Beatty Mel said restoring windows makes sense from a sustainability standpoint as well. “You’re extending the useful life of a material,” she said, instead of tossing it in a landfill. “They were custom made to go with your house from the beginning, so aesthetically and architecturally they’ll match your house.”
Still, not every home’s original windows are a prize to be restored; they haven’t “made ’em like they used to” since about the 1970s, when softer farmed wood began to replace old-growth timber in windows. “If you have a historic home, like a Victorian for example, you may want to go down the refurbishing route,” said Chris Chu, a West Newton architect and the Globe’s Ask the Architect writer. “If you have a standard-issue 1940s or 1950s Colonial or ranch, maybe replacement windows will suffice.”
Late 20th-century houses are good candidates for window replacement, said Stephanie Vanderbilt, owner of Coastal Windows & Exteriors. “Around 75 percent of our work is on post-1960 homes,” she said. And even Liberty conceded that vinyl replacement windows make sense in basements and bathrooms. “No wood window will stand up to that kind of constant moisture,” he said.
What to look for
If you decide to replace your windows, you’ll have a lot of choices to make: double-hung or casement; vinyl, wood, or other materials; and myriad manufacturers and installers, not to mention design details.
Castrataro recommended seeing the windows in person before buying them. “People usually look through a window rather than at it,” she said. “However, without really looking at the construction or physical appearance of a window, you might find you’ve chosen one that uses an inferior-quality vinyl, has a bulky frame, messy welds, doesn’t open and close easily and securely, or has unsightly hardware — things that are difficult to see on a brochure or website.”
Ingram says finding a company that stands behind its products is the most important consideration when window shopping. “You can buy the most efficient window in the world, and if they don’t install it correctly, you may as well just keep what you have,” he said, adding that consumers should check the fine print of the warranty. “The more fine print, the worse it is.”

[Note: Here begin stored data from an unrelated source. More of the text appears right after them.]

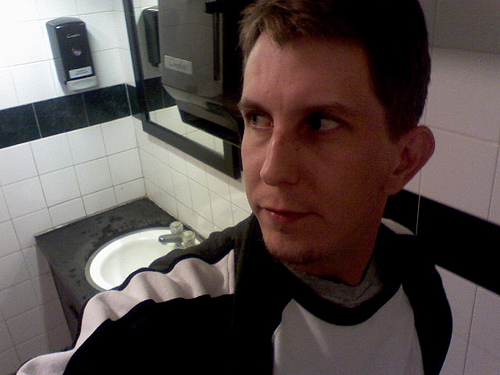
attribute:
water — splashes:
[89, 220, 108, 234]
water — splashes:
[59, 218, 127, 234]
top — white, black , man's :
[27, 222, 457, 371]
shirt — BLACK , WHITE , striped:
[11, 213, 455, 371]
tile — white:
[67, 156, 115, 196]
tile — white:
[421, 43, 498, 142]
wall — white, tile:
[128, 7, 498, 372]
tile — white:
[100, 113, 137, 153]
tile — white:
[65, 124, 109, 163]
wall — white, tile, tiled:
[2, 0, 147, 374]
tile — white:
[28, 132, 74, 177]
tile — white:
[0, 142, 46, 187]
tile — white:
[102, 147, 144, 188]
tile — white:
[72, 157, 114, 197]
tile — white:
[38, 164, 85, 206]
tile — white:
[2, 174, 50, 217]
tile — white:
[115, 177, 146, 207]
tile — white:
[78, 185, 120, 215]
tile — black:
[32, 94, 92, 141]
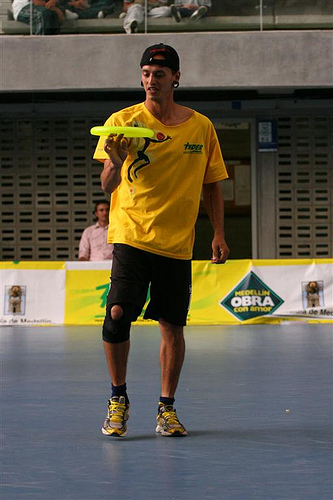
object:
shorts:
[105, 242, 192, 327]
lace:
[109, 400, 126, 422]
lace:
[162, 407, 179, 424]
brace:
[102, 302, 132, 344]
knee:
[104, 298, 132, 336]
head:
[141, 41, 181, 100]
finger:
[105, 132, 118, 143]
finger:
[115, 133, 124, 142]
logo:
[3, 284, 27, 316]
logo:
[66, 281, 151, 323]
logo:
[219, 269, 325, 323]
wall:
[1, 257, 323, 323]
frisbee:
[90, 126, 155, 138]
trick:
[90, 40, 229, 437]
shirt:
[93, 100, 230, 261]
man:
[92, 42, 230, 439]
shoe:
[155, 401, 189, 437]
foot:
[100, 391, 131, 438]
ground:
[1, 325, 333, 499]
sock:
[157, 396, 175, 415]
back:
[139, 42, 179, 72]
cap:
[140, 42, 180, 88]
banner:
[0, 257, 333, 328]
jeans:
[17, 5, 59, 35]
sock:
[110, 382, 129, 404]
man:
[77, 199, 114, 262]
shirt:
[78, 221, 115, 261]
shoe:
[101, 394, 131, 437]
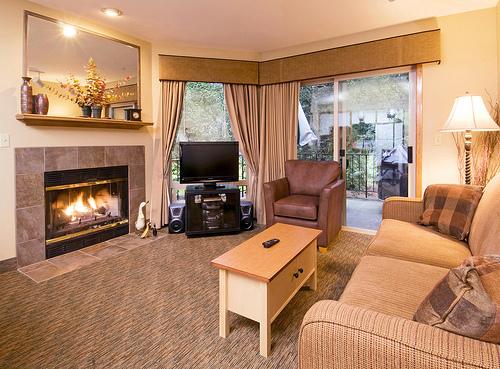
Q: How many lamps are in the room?
A: 1.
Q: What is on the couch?
A: Pillows.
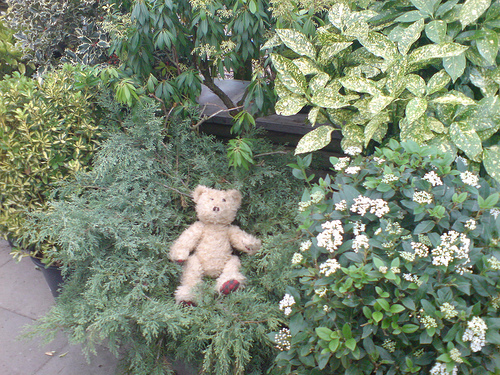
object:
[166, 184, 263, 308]
bear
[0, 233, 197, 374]
ground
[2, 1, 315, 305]
bushes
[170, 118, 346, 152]
wall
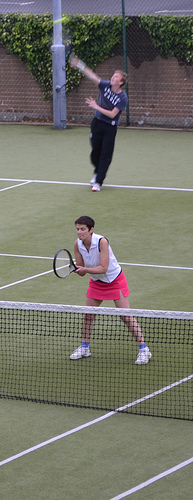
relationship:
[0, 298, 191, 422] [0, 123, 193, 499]
net on court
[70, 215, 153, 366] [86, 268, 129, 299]
lady wearing skirt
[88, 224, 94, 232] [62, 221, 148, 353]
ear of woman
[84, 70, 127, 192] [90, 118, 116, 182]
man wearing pants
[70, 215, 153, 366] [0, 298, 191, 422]
lady standing by net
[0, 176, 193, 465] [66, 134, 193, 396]
lines on court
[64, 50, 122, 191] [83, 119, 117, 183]
man wearing pants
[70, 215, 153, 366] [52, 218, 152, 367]
lady wearing shirt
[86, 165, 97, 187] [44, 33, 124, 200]
white shoe on man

If you choose wood windows, remember that most modern wood is farmed quickly and isn’t as rot-resistant as the old-growth wood used a century ago. That means you might want some type of cladding, either an aluminum or vinyl covering, to protect the exterior wood from the elements if you’re not keen on painting it every few years.
For consumers comparing energy-efficiency labels on replacement windows, low U-factor and air-infiltration scores are of particular importance in the cold Northeast, where winter heat loss is a bigger issue than keeping out the heat in summer. “The lower the U-factor, the better the insulating power,” Castrataro said.
When choosing your windows and an installer, Ingram said, don’t risk harming your home’s value by cutting corners. “If you’re looking at anyone selling for less than $600 a window, it’s typically not something you want in your home,” he said.
Meanwhile good-quality new windows can boost a home’s resale value — and, Vanderbilt said, they can improve your quality of life, too.
And that’s true. Our freight train of a house is, without a doubt, far quieter and more comfortable since we replaced the windows. I just don’t know whether I’m comfortable with the idea that we chucked all those old, irreplaceable windows into a dumpster — without at least considering the alternative.